Time Flies When You’ve Practiced Your Butt Off

One of these ideas that I like being hammered with over and over is that performance (skill) is about repetition. It’s about muscle memory for athletes and autopilot recall for exam-takers.

And this is what it’s about for Navy Seals:

The best preparation for any scenario is having done it before — or the closest thing to that.

Via Daniel Coyle’s excellent book The Little Book of Talent: 52 Tips for Improving Your Skills:

When U.S. Navy SEAL Team 6 mounted its May 2011 raid on Osama bin Laden’s compound in Pakistan, it prepared by constructing full-scale replicas of the compound in North Carolina and Nevada, and rehearsing for three weeks. Dozens of times the SEALs simulated the operation. Dozens of times, they created various conditions they might encounter. They used the power of repetition to build the circuitry needed for the job.

This is one of the key principles of deliberate practice, the best system for building expertise.

Another way of putting this is that these SEALs have planned and practiced reactions to every conceivable scenario. That way they can maximize how many situations they react to with ‘instinct’, which is just a way of saying they’re on mental autopilot. When trained properly, autopilot is simply a faster and more reliable mode of human thought than focused attention.

The cornerstone of my exam strategy is mental autopilot. I maximize what I can achieve without really thinking, saving my mental resources for the very end. Here is the progression I go through at exam time:

  1. Comb through the test and read every problem. If I know the answer INSTANTLY, I work the problem (category #1 problems). If I have any hesitation at all, I skip it. If I don’t complete more than half of the test on this pass, I am in big trouble. Time: 25-33% of total allotment (45 mins-1hr in a 3-hour test).
  2. Go to the problems (category #2 problems) that I think I can figure out quickly and skip the ones that are really tough. Most of these problems are easy problems disguised as really hard problems. Once I crack it, I switch on autopilot again and blow through the sucker. This should get me to about 75% complete. This is probably about another 25% of the exam time.
  3. Go back over every question and (re-)work them all. I’ve probably screwed up a few category #1 problems (which are actually category #2) and I correct these here. It takes discipline to keep skipping the really tough problems but I need to save those. Get the easy ones right!
  4. The real toughies should be <10% of the total problem set. Now you tackle them.  You’ve probably got about 20-30 mins left on the exam and your brain is nearly fried. These last few minutes will take FOREVER because once you switch off autopilot the world slows down.

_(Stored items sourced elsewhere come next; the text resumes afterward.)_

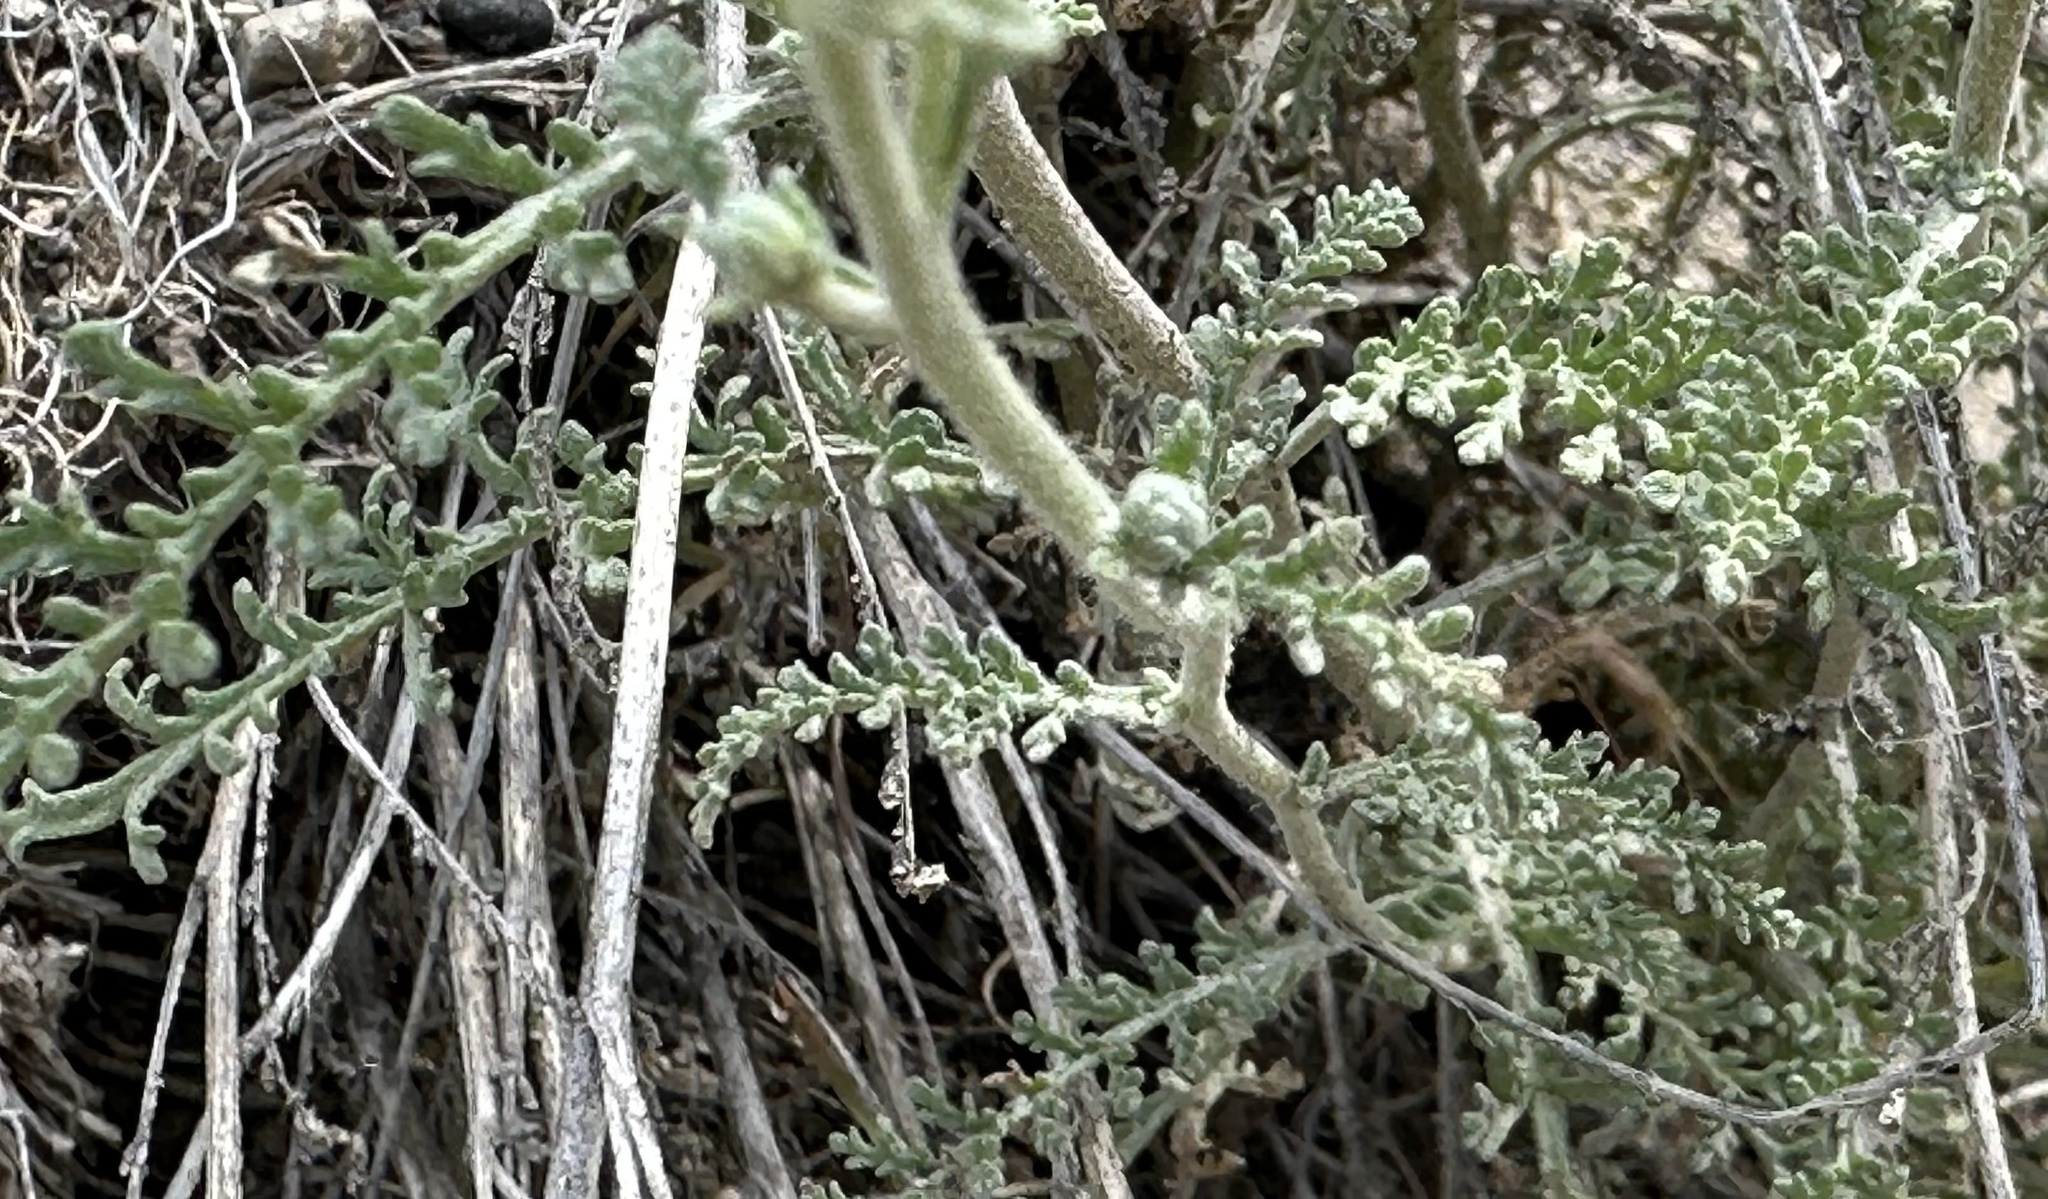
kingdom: Plantae
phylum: Tracheophyta
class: Magnoliopsida
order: Asterales
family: Asteraceae
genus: Chaenactis
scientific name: Chaenactis douglasii
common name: Hoary pincushion
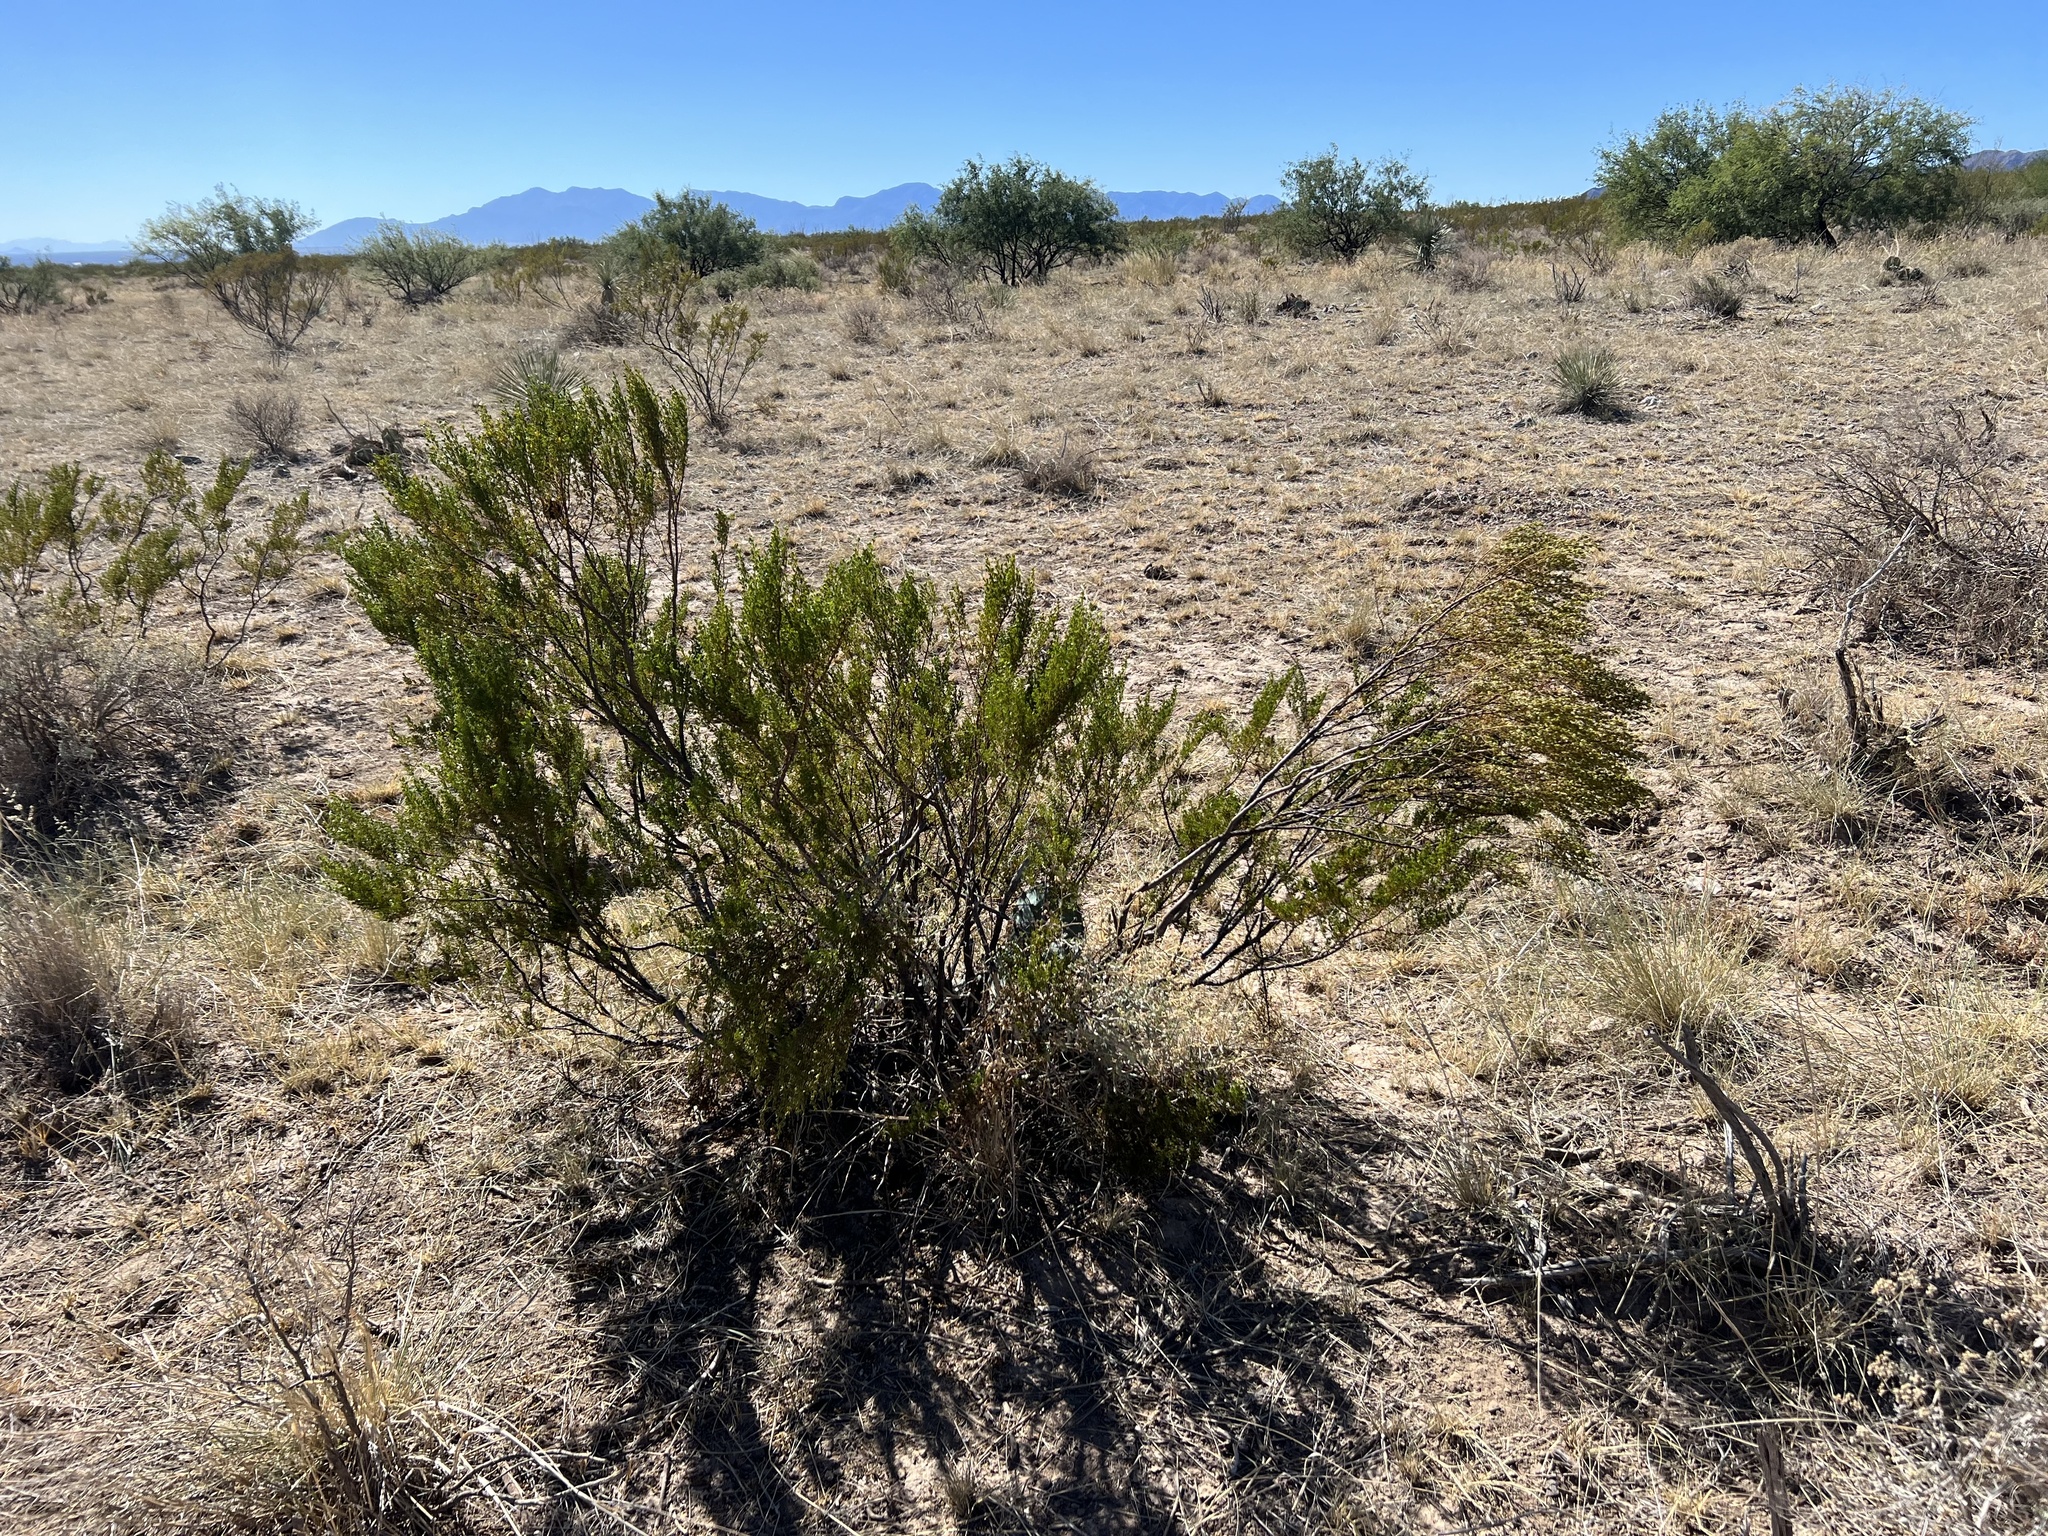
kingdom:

This is why return journeys feel quicker, why childhood feels like it takes FOREVER and why time flies when you’re having fun. Thinking is HARD. Thinking is PAINFUL. Your brain only has a finite amount of focus and attention and lighting up all those neurons is costly.

When you are studying, your goal is to have an autopilot that is as complete as possible. Understand that to sign up for an exam is to sign up for mental torture: you need to think a LOT to learn and, as I said, thinking is PAINFUL. That’s ok: no pain, no gain and you’re here to make something of yourself, dammit.

If you don’t train properly, you need to do more thinking on the test, which is costly. You need to work dozens/hundreds/thousands of problems to have well worn grooves in your mind for the problems you encounter.

Generally speaking, kids have no grooves. Older folks have nothing but grooves. Neither group likes putting down those grooves; kids just have no choice in the matter.